**Data extract**
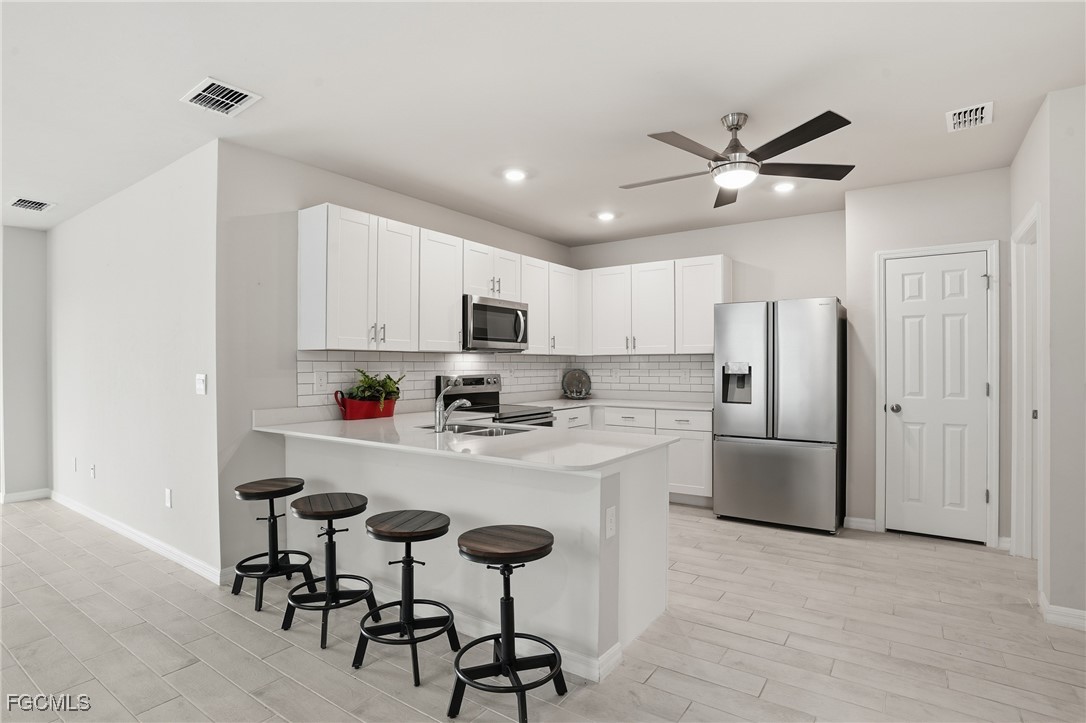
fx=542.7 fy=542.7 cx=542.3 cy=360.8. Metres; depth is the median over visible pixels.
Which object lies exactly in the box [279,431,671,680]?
peninsula
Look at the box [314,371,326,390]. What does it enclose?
wall outlet
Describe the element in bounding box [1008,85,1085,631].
right wall
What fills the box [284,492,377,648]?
bar stool
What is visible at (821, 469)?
refrigerator
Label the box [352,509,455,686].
bar stool
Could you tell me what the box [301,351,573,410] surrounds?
tile backsplash
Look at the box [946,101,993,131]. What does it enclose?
ceiling vent
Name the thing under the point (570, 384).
decorative plate
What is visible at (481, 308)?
microwave
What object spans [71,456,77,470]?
wall socket
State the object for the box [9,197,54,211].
ceiling vent
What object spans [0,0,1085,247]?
ceiling
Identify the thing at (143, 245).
left wall
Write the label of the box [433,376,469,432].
faucet
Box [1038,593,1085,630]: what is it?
baseboard
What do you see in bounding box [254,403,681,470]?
countertop
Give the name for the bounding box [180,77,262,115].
ceiling vent
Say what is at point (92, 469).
wall socket
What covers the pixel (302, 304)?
upper cabinets
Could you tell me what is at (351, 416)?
red planter
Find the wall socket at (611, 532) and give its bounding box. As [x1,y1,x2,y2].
[604,505,616,538]
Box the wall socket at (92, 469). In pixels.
[89,463,95,478]
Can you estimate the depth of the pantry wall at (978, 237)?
3.99 m
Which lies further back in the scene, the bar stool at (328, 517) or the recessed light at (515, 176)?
the recessed light at (515, 176)
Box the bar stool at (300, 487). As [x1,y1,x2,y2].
[231,476,315,611]
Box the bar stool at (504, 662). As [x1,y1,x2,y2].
[451,524,564,722]
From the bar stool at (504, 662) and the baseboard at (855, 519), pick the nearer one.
the bar stool at (504, 662)
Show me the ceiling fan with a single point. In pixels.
(819, 135)
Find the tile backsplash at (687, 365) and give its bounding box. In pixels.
[570,354,717,399]
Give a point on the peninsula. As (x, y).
(594, 500)
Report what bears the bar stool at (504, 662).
on the floor
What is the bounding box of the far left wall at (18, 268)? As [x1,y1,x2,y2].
[0,225,49,501]
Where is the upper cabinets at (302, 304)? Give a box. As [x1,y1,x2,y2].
[296,203,578,356]
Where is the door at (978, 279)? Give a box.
[883,251,991,543]
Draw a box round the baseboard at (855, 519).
[843,516,876,531]
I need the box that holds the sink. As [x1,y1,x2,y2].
[415,421,534,437]
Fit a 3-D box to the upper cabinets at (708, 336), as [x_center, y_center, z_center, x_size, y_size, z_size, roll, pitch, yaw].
[1.084,-0.509,5.450,1.536,0.907,0.347,0,0,35]
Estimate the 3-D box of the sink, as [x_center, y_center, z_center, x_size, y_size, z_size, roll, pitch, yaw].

**What you should do**
The records above are to be transcribed word for word. Skip the images.

**Output for this task**
fx=542.7 fy=542.7 cx=542.3 cy=360.8. Metres; depth is the median over visible pixels.
Which object lies exactly in the box [279,431,671,680]?
peninsula
Look at the box [314,371,326,390]. What does it enclose?
wall outlet
Describe the element in bounding box [1008,85,1085,631].
right wall
What fills the box [284,492,377,648]?
bar stool
What is visible at (821, 469)?
refrigerator
Label the box [352,509,455,686].
bar stool
Could you tell me what the box [301,351,573,410] surrounds?
tile backsplash
Look at the box [946,101,993,131]. What does it enclose?
ceiling vent
Name the thing under the point (570, 384).
decorative plate
What is visible at (481, 308)?
microwave
What object spans [71,456,77,470]?
wall socket
State the object for the box [9,197,54,211].
ceiling vent
What object spans [0,0,1085,247]?
ceiling
Identify the thing at (143, 245).
left wall
Write the label of the box [433,376,469,432].
faucet
Box [1038,593,1085,630]: what is it?
baseboard
What do you see in bounding box [254,403,681,470]?
countertop
Give the name for the bounding box [180,77,262,115].
ceiling vent
Say what is at point (92, 469).
wall socket
What covers the pixel (302, 304)?
upper cabinets
Could you tell me what is at (351, 416)?
red planter
Find the wall socket at (611, 532) and give its bounding box. As [x1,y1,x2,y2].
[604,505,616,538]
Box the wall socket at (92, 469). In pixels.
[89,463,95,478]
Can you estimate the depth of the pantry wall at (978, 237)?
3.99 m
Which lies further back in the scene, the bar stool at (328, 517) or the recessed light at (515, 176)?
the recessed light at (515, 176)
Box the bar stool at (300, 487). As [x1,y1,x2,y2].
[231,476,315,611]
Box the bar stool at (504, 662). As [x1,y1,x2,y2].
[451,524,564,722]
From the bar stool at (504, 662) and the baseboard at (855, 519), pick the nearer one.
the bar stool at (504, 662)
Show me the ceiling fan with a single point. In pixels.
(819, 135)
Find the tile backsplash at (687, 365) and give its bounding box. In pixels.
[570,354,717,399]
Give a point on the peninsula. As (x, y).
(594, 500)
Report what bears the bar stool at (504, 662).
on the floor
What is the bounding box of the far left wall at (18, 268)? As [x1,y1,x2,y2].
[0,225,49,501]
Where is the upper cabinets at (302, 304)? Give a box. As [x1,y1,x2,y2].
[296,203,578,356]
Where is the door at (978, 279)? Give a box.
[883,251,991,543]
Draw a box round the baseboard at (855, 519).
[843,516,876,531]
I need the box that holds the sink. As [x1,y1,x2,y2].
[415,421,534,437]
Fit a 3-D box to the upper cabinets at (708, 336), as [x_center, y_center, z_center, x_size, y_size, z_size, roll, pitch, yaw].
[1.084,-0.509,5.450,1.536,0.907,0.347,0,0,35]
Estimate the 3-D box of the sink, as [x_center, y_center, z_center, x_size, y_size, z_size, roll, pitch, yaw].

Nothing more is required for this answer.